This article was displayed on the ChosunBiz MoneyMove (MM) site at 4:15 p.m. on Feb. 11, 2026.
JKL Partners, a domestic private equity fund (PEF) manager, will recoup the funds it invested in YG-1, the world's No. 1 manufacturer of cutting tools. As recently as early last year, the stock traded below the investment price and showed a valuation loss, but in just one year the share price nearly doubled, suggesting the firm has entered the exit process.
According to the investment banking (IB) industry on the 11th, JKL Partners converted all 3,619,909 shares of YG-1 redeemable convertible preferred stock (RCPS) it held into common stock. The conversion price is 5,525 won per share. Based on the closing price that day (10,020 won), the value is about 36.3 billion won. It has been five years since JKL Partners invested 20 billion won in YG-1 in 2020, and it has secured a valuation gain of about 81% of principal.
It is a dramatic turnaround considering that as recently as a year ago the stock price was below cost and stuck in a valuation-loss range. In Jan. last year, as YG-1's stock slump persisted, JKL Partners opted to amend the shareholder agreement with Chief Executive Song Si-han, the major shareholder, instead of exercising the early redemption right (put option). At the time, it extended the put option period and deleted the major shareholder's call option, while adding an "earn-out" clause to split 35% of profits exceeding an internal rate of return (IRR) of 8% with the major shareholder. The strategy aligned investor and management interests around the shared goal of lifting the share price, and it paid off.
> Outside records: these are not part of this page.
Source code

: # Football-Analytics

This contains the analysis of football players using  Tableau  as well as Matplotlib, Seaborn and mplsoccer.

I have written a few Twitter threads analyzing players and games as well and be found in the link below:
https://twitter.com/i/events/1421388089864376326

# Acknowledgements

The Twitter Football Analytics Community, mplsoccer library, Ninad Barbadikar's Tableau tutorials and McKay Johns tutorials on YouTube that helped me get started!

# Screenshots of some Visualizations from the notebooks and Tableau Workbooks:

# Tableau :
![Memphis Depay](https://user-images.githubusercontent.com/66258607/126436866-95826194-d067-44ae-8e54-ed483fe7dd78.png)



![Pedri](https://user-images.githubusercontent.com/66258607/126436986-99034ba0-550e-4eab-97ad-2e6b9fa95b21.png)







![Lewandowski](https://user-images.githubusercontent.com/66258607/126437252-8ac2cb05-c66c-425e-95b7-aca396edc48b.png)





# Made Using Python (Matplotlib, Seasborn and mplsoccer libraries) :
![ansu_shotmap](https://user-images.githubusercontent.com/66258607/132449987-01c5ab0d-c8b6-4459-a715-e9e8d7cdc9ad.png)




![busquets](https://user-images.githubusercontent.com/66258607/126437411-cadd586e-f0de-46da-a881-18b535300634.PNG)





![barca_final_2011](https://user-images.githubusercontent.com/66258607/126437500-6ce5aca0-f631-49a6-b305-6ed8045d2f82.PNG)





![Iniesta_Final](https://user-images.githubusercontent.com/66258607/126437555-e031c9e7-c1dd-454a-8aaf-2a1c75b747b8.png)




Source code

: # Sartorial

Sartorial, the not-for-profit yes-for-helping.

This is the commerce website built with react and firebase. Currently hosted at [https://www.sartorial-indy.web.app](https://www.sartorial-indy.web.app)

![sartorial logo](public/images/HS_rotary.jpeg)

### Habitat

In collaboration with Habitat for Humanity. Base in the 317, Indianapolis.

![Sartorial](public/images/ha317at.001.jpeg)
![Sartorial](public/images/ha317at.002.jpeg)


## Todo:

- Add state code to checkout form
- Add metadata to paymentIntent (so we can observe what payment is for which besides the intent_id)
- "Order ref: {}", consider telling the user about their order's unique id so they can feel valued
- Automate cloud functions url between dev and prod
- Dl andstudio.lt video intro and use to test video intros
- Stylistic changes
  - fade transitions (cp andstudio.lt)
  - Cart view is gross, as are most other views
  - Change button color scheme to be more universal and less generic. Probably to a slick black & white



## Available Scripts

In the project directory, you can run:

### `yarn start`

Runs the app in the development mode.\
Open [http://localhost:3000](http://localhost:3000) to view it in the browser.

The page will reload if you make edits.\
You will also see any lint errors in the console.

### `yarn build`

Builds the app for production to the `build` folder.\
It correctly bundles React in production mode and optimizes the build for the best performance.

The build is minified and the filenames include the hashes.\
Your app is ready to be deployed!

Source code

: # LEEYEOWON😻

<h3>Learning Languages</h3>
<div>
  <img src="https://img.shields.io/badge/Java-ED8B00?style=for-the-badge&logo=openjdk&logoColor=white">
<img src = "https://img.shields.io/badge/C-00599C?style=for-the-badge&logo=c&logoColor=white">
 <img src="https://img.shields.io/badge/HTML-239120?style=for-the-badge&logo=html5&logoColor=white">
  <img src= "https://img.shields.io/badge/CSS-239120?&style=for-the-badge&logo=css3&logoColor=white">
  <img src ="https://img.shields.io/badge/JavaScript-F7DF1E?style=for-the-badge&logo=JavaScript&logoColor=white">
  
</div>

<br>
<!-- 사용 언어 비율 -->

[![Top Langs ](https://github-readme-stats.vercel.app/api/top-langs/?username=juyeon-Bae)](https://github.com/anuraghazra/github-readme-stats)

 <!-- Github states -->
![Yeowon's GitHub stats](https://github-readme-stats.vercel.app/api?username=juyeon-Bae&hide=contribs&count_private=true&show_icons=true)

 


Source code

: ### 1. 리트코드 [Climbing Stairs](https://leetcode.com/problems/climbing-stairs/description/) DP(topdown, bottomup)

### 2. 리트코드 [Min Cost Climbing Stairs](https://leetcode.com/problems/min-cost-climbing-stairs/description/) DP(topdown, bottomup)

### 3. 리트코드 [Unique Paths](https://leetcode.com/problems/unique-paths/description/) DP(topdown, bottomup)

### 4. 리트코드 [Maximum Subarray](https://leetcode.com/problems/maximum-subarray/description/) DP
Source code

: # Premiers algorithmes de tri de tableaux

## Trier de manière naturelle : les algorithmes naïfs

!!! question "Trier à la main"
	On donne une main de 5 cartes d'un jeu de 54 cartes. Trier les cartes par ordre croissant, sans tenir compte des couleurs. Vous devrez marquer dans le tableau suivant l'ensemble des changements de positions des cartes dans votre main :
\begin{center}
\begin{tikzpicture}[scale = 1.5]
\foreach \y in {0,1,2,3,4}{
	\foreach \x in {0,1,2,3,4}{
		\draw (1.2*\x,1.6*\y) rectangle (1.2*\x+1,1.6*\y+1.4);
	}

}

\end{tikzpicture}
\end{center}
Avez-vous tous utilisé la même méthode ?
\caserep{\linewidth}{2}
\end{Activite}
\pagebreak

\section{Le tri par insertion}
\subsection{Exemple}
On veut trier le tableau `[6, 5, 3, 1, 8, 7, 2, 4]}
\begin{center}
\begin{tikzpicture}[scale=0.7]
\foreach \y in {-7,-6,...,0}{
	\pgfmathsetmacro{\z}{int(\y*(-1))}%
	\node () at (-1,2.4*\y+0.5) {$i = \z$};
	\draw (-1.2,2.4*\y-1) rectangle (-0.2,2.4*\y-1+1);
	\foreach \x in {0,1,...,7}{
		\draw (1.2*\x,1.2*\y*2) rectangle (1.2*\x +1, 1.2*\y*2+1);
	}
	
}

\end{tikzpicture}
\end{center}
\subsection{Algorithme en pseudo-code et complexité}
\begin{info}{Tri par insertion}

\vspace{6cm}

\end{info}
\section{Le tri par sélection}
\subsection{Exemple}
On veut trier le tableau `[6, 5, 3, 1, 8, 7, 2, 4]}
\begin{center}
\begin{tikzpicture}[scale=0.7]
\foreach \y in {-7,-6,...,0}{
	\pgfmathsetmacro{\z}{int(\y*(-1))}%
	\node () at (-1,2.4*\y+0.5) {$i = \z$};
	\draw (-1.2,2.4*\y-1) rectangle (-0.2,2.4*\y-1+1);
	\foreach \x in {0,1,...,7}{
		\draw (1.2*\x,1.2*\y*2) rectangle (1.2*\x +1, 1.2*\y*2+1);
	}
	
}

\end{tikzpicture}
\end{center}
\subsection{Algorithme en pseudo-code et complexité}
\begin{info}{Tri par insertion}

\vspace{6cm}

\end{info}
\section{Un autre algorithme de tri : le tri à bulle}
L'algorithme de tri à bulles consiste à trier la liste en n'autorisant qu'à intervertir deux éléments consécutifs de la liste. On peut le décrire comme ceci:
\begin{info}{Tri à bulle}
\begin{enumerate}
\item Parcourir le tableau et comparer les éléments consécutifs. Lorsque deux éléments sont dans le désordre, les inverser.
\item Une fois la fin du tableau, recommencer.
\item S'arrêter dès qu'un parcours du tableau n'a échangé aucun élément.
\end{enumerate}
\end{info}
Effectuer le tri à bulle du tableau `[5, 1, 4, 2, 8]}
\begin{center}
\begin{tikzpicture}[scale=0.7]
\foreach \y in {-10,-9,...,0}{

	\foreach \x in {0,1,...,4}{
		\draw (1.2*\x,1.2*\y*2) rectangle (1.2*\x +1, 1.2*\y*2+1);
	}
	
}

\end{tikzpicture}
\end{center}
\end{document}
JKL Partners' internal rate of return (IRR) from this common-share conversion is estimated at about 12.24%. As a result, the newly added earn-out clause is triggered, and the major shareholder side is also set to receive a sizable payout. The valuation applying an 8% annual compound rate is about 29.73 billion won, and about 2.29 billion won—35% of the profit portion exceeding that amount (about 6.54 billion won)—is expected to be paid to the major shareholder side. In the end, JKL Partners is expected to book a gain of 13.9 billion won.
YG-1's share price moved sideways in the 5,000-won range until early Jan. this year, then climbed sharply on the back of record results and industry tailwinds recently announced. On a consolidation basis last year, net profit jumped 49.1% on-year to 25.3 billion won, and surging demand for high-precision cutting tools driven by expanded investment in artificial intelligence (AI) servers and semiconductor facilities, plus a recovery in the aerospace industry, proved decisive. In particular, analysts say the "post-pandemic" demand surge scenario that JKL Partners predicted at the time of its reinvestment in 2020—after having completed an invest-and-exit cycle in 2015—has materialized in five years.
However, the overhang (potential selling volume) from this common-share conversion is cited as a variable for the stock's future path. The converted shares amount to about 10% of total shares outstanding. If that volume hits the market all at once, a short-term supply-demand shock is inevitable. But the industry expects JKL Partners to pursue an exit that minimizes market impact, such as through a block deal (after-hours bulk trade), rather than selling in the open market.